----- THE RECORDS -----

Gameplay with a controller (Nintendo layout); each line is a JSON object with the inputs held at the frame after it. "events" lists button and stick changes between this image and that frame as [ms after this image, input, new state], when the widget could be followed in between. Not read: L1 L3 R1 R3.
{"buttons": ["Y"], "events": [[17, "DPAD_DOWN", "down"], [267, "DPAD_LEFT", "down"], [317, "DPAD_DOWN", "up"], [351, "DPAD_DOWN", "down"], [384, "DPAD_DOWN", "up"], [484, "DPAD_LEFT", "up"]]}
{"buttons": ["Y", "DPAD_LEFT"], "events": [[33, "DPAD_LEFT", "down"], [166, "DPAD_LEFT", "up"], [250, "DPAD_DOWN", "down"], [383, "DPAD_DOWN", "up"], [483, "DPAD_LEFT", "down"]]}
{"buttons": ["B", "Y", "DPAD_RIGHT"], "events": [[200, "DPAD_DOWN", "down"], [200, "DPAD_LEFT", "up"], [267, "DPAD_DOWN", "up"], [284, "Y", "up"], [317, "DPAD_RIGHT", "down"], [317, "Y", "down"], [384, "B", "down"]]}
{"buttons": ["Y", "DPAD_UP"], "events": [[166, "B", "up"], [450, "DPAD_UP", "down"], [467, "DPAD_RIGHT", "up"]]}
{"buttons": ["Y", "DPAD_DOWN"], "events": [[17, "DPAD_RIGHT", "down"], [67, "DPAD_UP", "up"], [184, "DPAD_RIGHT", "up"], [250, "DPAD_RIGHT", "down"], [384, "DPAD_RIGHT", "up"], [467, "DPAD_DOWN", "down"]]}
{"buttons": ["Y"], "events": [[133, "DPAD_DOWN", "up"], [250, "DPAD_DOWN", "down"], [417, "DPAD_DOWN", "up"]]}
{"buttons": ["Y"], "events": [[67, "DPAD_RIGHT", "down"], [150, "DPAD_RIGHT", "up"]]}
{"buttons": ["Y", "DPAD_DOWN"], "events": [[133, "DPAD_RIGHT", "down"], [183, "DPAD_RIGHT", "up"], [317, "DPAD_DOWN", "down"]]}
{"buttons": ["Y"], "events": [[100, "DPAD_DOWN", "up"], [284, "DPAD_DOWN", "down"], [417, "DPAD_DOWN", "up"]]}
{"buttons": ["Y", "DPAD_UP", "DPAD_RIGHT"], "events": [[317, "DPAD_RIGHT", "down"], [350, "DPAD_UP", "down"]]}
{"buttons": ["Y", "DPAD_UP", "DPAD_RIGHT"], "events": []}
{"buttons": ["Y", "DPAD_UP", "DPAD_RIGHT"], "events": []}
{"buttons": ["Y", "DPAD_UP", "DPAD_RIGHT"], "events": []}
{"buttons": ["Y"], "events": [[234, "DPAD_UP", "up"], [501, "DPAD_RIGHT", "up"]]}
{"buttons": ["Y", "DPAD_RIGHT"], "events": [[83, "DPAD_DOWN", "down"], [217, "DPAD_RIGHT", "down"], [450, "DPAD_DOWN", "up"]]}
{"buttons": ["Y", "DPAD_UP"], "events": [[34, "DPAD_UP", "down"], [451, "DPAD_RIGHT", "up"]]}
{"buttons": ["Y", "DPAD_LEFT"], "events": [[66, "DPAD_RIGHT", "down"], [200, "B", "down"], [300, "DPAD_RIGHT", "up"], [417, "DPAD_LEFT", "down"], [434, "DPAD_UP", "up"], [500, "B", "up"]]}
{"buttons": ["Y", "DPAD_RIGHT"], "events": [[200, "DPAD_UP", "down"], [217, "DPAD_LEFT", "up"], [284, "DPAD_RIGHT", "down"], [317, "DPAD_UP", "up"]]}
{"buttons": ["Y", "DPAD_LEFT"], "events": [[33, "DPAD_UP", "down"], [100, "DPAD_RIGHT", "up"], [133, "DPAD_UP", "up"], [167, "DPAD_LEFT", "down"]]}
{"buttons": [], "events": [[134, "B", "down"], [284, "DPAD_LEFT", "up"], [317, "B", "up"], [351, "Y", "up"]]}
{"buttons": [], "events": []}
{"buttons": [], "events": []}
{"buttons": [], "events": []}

-----

**TASK PROMPT:**
Reproduce the listing in full, exactly, so that no line is missing.

**EXERCISE RESULT:**
Gameplay with a controller (Nintendo layout); each line is a JSON object with the inputs held at the frame after it. "events" lists button and stick changes between this image and that frame as [ms after this image, input, new state], when the widget could be followed in between. Not read: L1 L3 R1 R3.
{"buttons": ["Y"], "events": [[17, "DPAD_DOWN", "down"], [267, "DPAD_LEFT", "down"], [317, "DPAD_DOWN", "up"], [351, "DPAD_DOWN", "down"], [384, "DPAD_DOWN", "up"], [484, "DPAD_LEFT", "up"]]}
{"buttons": ["Y", "DPAD_LEFT"], "events": [[33, "DPAD_LEFT", "down"], [166, "DPAD_LEFT", "up"], [250, "DPAD_DOWN", "down"], [383, "DPAD_DOWN", "up"], [483, "DPAD_LEFT", "down"]]}
{"buttons": ["B", "Y", "DPAD_RIGHT"], "events": [[200, "DPAD_DOWN", "down"], [200, "DPAD_LEFT", "up"], [267, "DPAD_DOWN", "up"], [284, "Y", "up"], [317, "DPAD_RIGHT", "down"], [317, "Y", "down"], [384, "B", "down"]]}
{"buttons": ["Y", "DPAD_UP"], "events": [[166, "B", "up"], [450, "DPAD_UP", "down"], [467, "DPAD_RIGHT", "up"]]}
{"buttons": ["Y", "DPAD_DOWN"], "events": [[17, "DPAD_RIGHT", "down"], [67, "DPAD_UP", "up"], [184, "DPAD_RIGHT", "up"], [250, "DPAD_RIGHT", "down"], [384, "DPAD_RIGHT", "up"], [467, "DPAD_DOWN", "down"]]}
{"buttons": ["Y"], "events": [[133, "DPAD_DOWN", "up"], [250, "DPAD_DOWN", "down"], [417, "DPAD_DOWN", "up"]]}
{"buttons": ["Y"], "events": [[67, "DPAD_RIGHT", "down"], [150, "DPAD_RIGHT", "up"]]}
{"buttons": ["Y", "DPAD_DOWN"], "events": [[133, "DPAD_RIGHT", "down"], [183, "DPAD_RIGHT", "up"], [317, "DPAD_DOWN", "down"]]}
{"buttons": ["Y"], "events": [[100, "DPAD_DOWN", "up"], [284, "DPAD_DOWN", "down"], [417, "DPAD_DOWN", "up"]]}
{"buttons": ["Y", "DPAD_UP", "DPAD_RIGHT"], "events": [[317, "DPAD_RIGHT", "down"], [350, "DPAD_UP", "down"]]}
{"buttons": ["Y", "DPAD_UP", "DPAD_RIGHT"], "events": []}
{"buttons": ["Y", "DPAD_UP", "DPAD_RIGHT"], "events": []}
{"buttons": ["Y", "DPAD_UP", "DPAD_RIGHT"], "events": []}
{"buttons": ["Y"], "events": [[234, "DPAD_UP", "up"], [501, "DPAD_RIGHT", "up"]]}
{"buttons": ["Y", "DPAD_RIGHT"], "events": [[83, "DPAD_DOWN", "down"], [217, "DPAD_RIGHT", "down"], [450, "DPAD_DOWN", "up"]]}
{"buttons": ["Y", "DPAD_UP"], "events": [[34, "DPAD_UP", "down"], [451, "DPAD_RIGHT", "up"]]}
{"buttons": ["Y", "DPAD_LEFT"], "events": [[66, "DPAD_RIGHT", "down"], [200, "B", "down"], [300, "DPAD_RIGHT", "up"], [417, "DPAD_LEFT", "down"], [434, "DPAD_UP", "up"], [500, "B", "up"]]}
{"buttons": ["Y", "DPAD_RIGHT"], "events": [[200, "DPAD_UP", "down"], [217, "DPAD_LEFT", "up"], [284, "DPAD_RIGHT", "down"], [317, "DPAD_UP", "up"]]}
{"buttons": ["Y", "DPAD_LEFT"], "events": [[33, "DPAD_UP", "down"], [100, "DPAD_RIGHT", "up"], [133, "DPAD_UP", "up"], [167, "DPAD_LEFT", "down"]]}
{"buttons": [], "events": [[134, "B", "down"], [284, "DPAD_LEFT", "up"], [317, "B", "up"], [351, "Y", "up"]]}
{"buttons": [], "events": []}
{"buttons": [], "events": []}
{"buttons": [], "events": []}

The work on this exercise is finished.